A common, if not universal complaint at Christmastime is that “something is missing.” No matter how wonderful the current Christmas season turns out to be, we almost always have a sense of some lack.
Most often, the sense is that Christmases aren’t what they used to be.
For me, this is part of the celebration. Just as one must have darkness to appreciate light, a balance must be struck. For me, a Christmas that’s all joy and no bittersweet is hardly a Christmas at all. I came to terms with feeling this lack or diminishment long ago, and incorporated it into my observance of the season.
Nevertheless, I recently realized one aspect of Christmas Past that has disappeared for me. An institution of Christmas, of particular importance to me personally, passed out of my life long ago, and is not likely to return.
I’m speaking, of course, of ladies’ magazines: Better Homes and Gardens, Ladies Home Journal, Redbook and the like.
Mom either subscribed to some of these, or bought them. Either way, they would appear on the coffee table around Christmas time. Next to the holiday editions of the Sears and Penny’s catalog, I anticipated these publications most eagerly each year.
The holiday issues almost always included a fantastic Victorian style gingerbread mansion on the cover, photographed in a perfect setting of colors and design to invoke the magic of a child’s Christmas. Inside would be more photographs that could be pored over with delight for hours at a time. How I loved small things as a child! I would shrink myself down in my imagination, and pass through the gingerbread door, and take up residence inside, living comfortably until I very literally ate myself out of house and home!
These magazines also offered photo spreads of incredible homes lavishly decorated for Christmas. I still appreciate these spreads as an adult, but back then they were far more magical, because I was a child, living with my parents. My adult home lay in my future, a totally unknown quantity.

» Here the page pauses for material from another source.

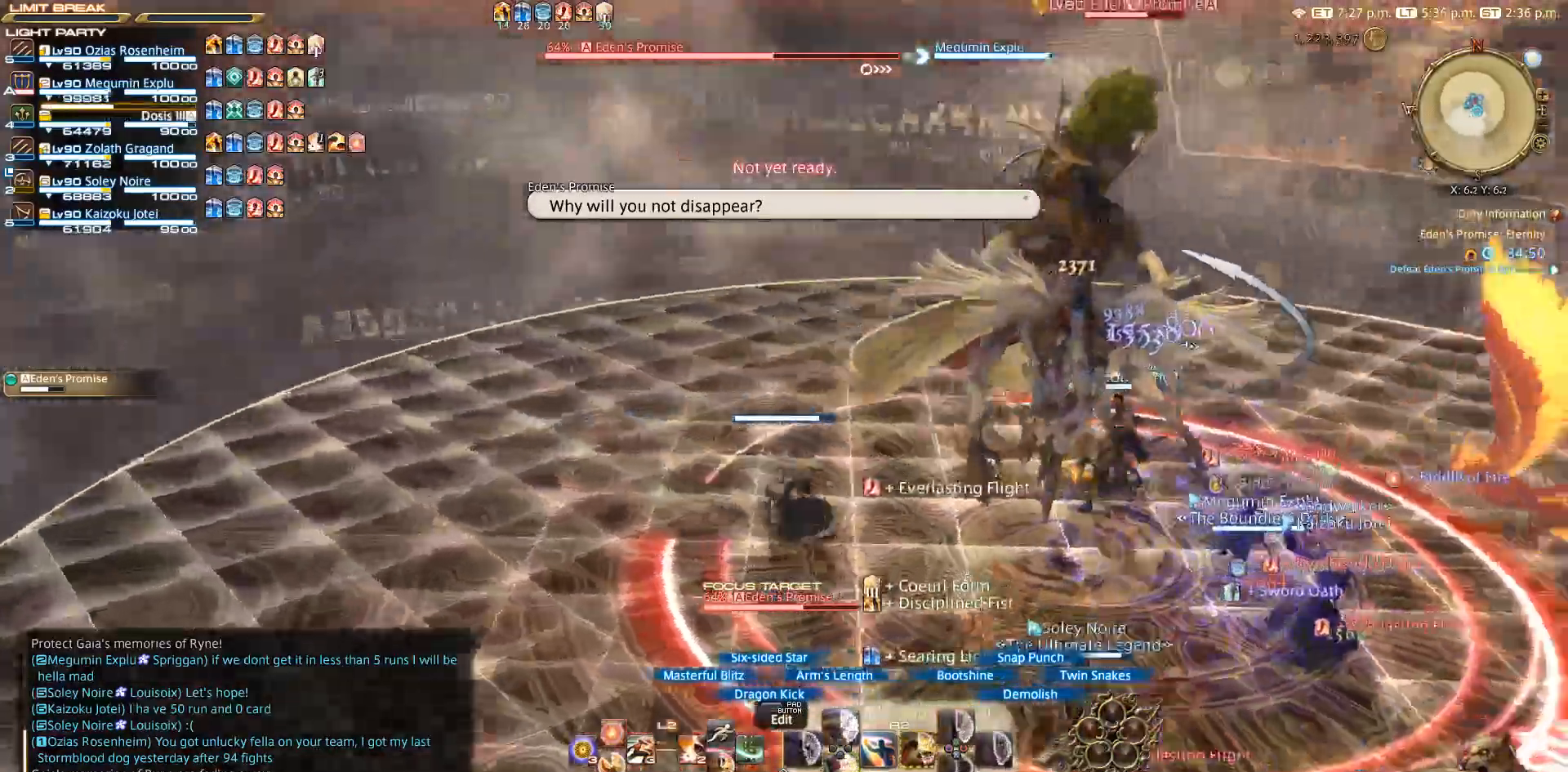
{"buttons": ["R2"], "left_stick": "center", "right_stick": "center"}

That meant that any of the features I looked at could be photographed in a house I might one day own. Or, I could take the best features of each year’s offerings, and build them together into one home.

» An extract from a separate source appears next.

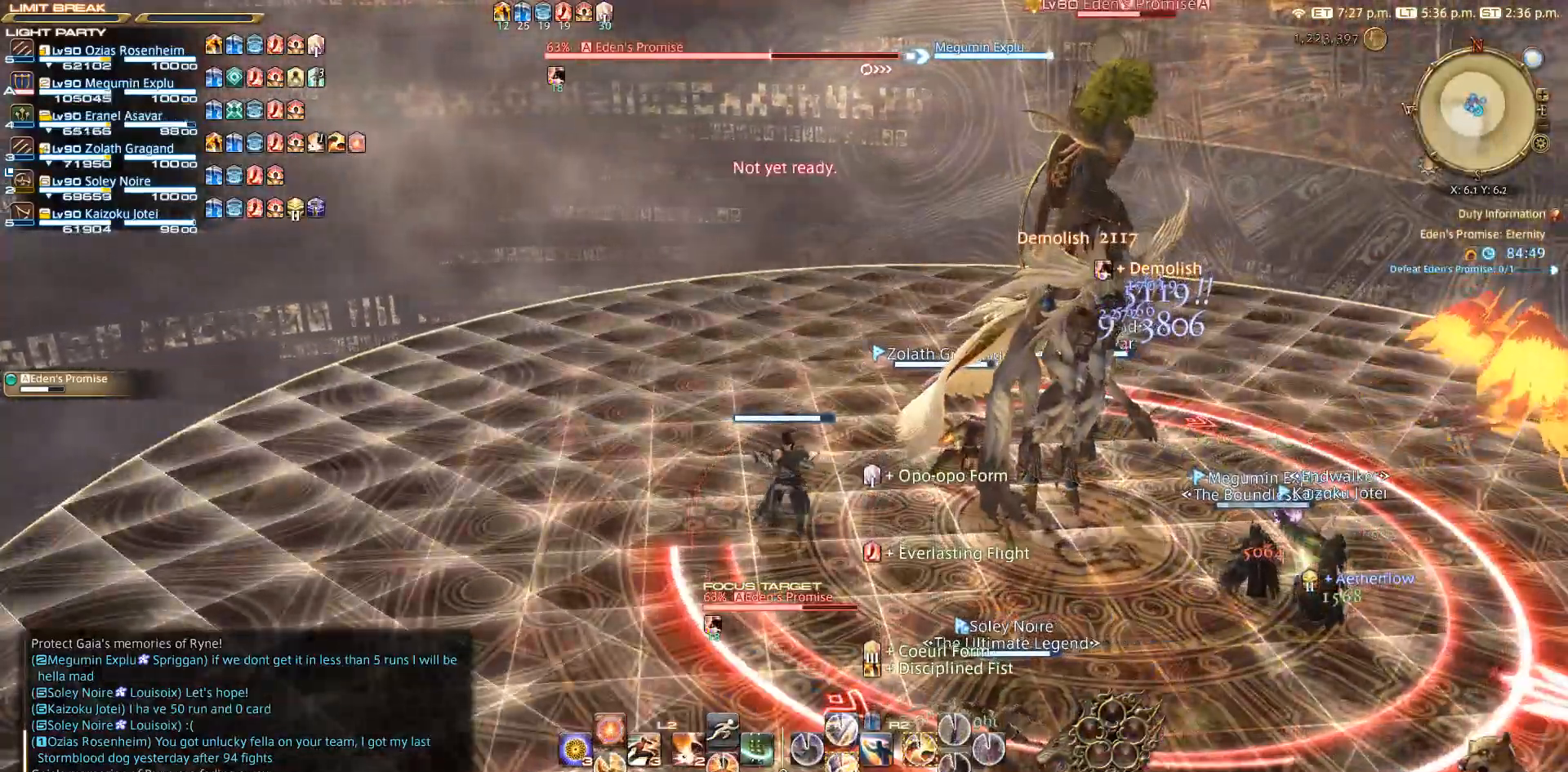
{"buttons": [], "left_stick": "center", "right_stick": "center", "events": []}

The possibilities were as limitless as a child’s imagination. Lying on my stomach on the warm carpet before the lit Christmas tree, poring quietly over these photographs, I lived many happy lifetimes in the space of a drowsy afternoon.
As I write this, I glance around our tiny cabin, with its humble yet beautiful Christmas decorations. It compares favorably to some of those magazine spreads that I remember, many of which featured mountain cabins or 18th century homes. I wonder how a magazine spread on this home at Christmastime would have fired my young imagination? What would that child have thought if someone, looking over his shoulder, had told him, “This is your future home. One day, your Christmases will be spent in this small cabin, on the edge of the Alaskan coast”? I know it would have delighted me. However, even that assurance would mean that all the other many possibilities for my future were closed; such a revelation would necessarily diminish the pleasant speculation of leafing through the magazine features.
Remembering this pleasurable holiday activity, it’s hard to argue that magic doesn’t exist in the world. It exists within us, especially as children, especially at Christmastime.